In the records that follow, locate every line with "scale" and extract it.

Records from a collection:
*** Begin section ***
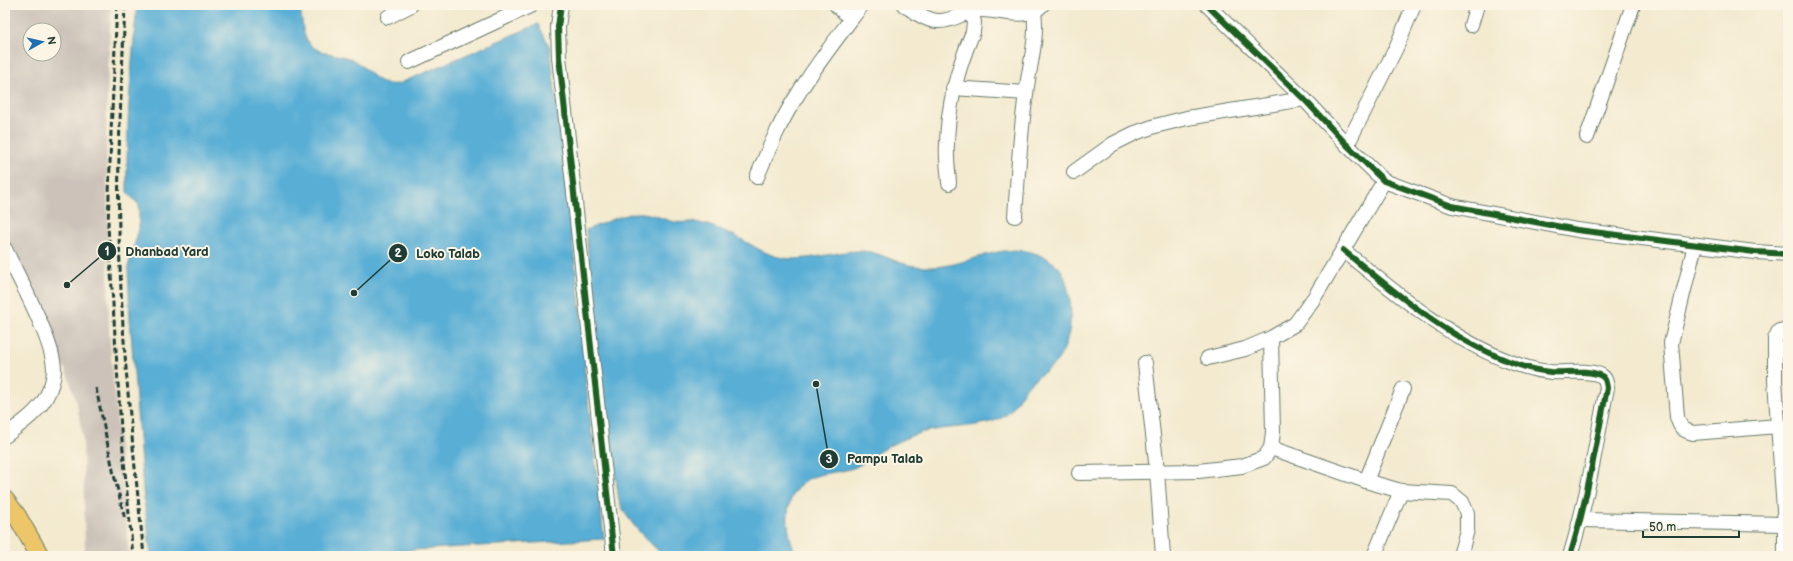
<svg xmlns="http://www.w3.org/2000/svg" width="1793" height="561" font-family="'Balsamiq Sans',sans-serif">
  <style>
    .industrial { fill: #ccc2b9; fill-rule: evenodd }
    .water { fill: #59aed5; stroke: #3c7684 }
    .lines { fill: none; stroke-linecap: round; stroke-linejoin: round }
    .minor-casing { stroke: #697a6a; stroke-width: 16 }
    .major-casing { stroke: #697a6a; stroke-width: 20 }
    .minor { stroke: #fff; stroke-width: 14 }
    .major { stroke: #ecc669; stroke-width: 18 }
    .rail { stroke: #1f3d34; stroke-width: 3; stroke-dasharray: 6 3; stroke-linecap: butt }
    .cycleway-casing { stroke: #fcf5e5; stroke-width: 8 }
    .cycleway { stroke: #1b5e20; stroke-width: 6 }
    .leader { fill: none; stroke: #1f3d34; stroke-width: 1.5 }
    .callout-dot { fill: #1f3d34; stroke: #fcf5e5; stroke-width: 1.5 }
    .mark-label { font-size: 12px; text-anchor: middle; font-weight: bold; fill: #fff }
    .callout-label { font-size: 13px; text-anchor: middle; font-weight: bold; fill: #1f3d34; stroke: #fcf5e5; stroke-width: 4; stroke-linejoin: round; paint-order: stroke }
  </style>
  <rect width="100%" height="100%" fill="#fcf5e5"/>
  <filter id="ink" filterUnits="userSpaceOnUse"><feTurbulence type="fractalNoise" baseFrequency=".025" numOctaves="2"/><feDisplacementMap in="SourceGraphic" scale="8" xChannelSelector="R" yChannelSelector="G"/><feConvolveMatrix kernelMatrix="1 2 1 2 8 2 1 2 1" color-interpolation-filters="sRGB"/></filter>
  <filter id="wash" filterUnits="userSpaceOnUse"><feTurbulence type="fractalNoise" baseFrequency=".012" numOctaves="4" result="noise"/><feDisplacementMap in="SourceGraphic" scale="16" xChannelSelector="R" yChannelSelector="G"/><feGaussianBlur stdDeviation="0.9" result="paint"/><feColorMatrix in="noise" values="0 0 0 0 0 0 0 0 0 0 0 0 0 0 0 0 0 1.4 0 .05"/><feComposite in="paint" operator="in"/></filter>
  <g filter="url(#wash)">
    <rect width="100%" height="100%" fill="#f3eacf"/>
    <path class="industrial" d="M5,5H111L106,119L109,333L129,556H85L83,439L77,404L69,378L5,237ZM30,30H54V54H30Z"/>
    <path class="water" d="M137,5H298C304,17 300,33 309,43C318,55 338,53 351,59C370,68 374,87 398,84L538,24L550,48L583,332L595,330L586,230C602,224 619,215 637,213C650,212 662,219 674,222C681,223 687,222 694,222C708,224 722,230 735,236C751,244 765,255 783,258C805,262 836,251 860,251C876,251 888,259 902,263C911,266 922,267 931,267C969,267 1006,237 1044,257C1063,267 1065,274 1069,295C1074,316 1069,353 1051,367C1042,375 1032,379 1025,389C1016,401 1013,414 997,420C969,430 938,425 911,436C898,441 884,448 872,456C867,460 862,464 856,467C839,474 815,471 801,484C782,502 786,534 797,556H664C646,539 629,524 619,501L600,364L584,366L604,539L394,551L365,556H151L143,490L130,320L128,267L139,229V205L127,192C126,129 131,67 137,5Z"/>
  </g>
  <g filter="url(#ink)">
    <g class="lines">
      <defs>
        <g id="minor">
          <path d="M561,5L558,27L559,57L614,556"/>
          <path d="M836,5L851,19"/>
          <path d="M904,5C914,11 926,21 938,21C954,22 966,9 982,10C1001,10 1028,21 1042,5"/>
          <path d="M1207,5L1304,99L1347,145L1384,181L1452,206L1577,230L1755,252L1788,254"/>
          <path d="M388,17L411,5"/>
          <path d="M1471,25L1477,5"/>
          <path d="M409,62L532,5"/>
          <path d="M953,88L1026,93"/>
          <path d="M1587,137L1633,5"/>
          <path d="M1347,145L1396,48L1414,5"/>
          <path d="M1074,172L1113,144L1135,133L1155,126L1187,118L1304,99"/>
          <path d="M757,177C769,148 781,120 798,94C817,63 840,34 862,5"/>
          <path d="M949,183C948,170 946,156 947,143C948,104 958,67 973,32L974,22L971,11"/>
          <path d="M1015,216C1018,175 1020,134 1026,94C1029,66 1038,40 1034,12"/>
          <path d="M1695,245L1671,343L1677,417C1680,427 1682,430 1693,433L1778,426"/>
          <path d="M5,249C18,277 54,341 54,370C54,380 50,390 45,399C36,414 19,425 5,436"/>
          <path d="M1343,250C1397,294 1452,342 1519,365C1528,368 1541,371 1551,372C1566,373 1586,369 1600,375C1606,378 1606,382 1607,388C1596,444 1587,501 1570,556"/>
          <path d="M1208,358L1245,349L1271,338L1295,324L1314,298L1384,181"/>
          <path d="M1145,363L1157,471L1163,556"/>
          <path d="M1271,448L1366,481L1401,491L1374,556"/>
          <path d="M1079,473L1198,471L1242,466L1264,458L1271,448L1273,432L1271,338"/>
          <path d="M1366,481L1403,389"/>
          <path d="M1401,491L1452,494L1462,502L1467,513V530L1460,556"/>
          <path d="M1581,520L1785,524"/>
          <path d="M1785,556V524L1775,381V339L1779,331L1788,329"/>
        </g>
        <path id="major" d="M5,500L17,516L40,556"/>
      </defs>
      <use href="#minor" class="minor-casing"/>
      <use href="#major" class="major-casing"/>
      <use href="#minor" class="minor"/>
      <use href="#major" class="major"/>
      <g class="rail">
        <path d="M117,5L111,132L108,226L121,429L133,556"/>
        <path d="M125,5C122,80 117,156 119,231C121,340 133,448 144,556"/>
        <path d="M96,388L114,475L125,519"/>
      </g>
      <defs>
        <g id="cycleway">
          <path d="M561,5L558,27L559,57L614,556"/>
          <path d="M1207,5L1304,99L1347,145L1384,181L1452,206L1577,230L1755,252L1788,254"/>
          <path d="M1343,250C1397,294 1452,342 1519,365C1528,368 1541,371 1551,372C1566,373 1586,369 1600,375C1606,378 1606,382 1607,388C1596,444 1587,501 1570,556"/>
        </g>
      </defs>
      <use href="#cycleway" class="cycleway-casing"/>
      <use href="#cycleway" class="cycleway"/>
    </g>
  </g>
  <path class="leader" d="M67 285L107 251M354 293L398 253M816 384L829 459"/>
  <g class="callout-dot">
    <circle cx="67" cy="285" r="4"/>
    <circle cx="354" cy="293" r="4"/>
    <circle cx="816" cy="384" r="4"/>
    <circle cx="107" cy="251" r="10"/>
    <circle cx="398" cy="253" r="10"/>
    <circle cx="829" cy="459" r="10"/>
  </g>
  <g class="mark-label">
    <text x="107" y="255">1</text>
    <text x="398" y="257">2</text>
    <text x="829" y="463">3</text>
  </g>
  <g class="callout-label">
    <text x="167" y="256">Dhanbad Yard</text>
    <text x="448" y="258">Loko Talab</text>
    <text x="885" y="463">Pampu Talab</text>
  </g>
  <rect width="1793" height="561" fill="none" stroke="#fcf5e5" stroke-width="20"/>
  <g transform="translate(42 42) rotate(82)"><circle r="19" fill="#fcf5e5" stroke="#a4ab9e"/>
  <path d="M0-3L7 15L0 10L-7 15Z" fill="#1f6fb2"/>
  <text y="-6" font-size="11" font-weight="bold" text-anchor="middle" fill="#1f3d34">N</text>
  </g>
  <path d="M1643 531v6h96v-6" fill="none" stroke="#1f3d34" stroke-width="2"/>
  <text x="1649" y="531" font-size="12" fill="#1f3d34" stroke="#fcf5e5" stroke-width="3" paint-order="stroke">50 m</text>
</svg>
*** End section ***
* Response box *
  <filter id="ink" filterUnits="userSpaceOnUse"><feTurbulence type="fractalNoise" baseFrequency=".025" numOctaves="2"/><feDisplacementMap in="SourceGraphic" scale="8" xChannelSelector="R" yChannelSelector="G"/><feConvolveMatrix kernelMatrix="1 2 1 2 8 2 1 2 1" color-interpolation-filters="sRGB"/></filter>
  <filter id="wash" filterUnits="userSpaceOnUse"><feTurbulence type="fractalNoise" baseFrequency=".012" numOctaves="4" result="noise"/><feDisplacementMap in="SourceGraphic" scale="16" xChannelSelector="R" yChannelSelector="G"/><feGaussianBlur stdDeviation="0.9" result="paint"/><feColorMatrix in="noise" values="0 0 0 0 0 0 0 0 0 0 0 0 0 0 0 0 0 1.4 0 .05"/><feComposite in="paint" operator="in"/></filter>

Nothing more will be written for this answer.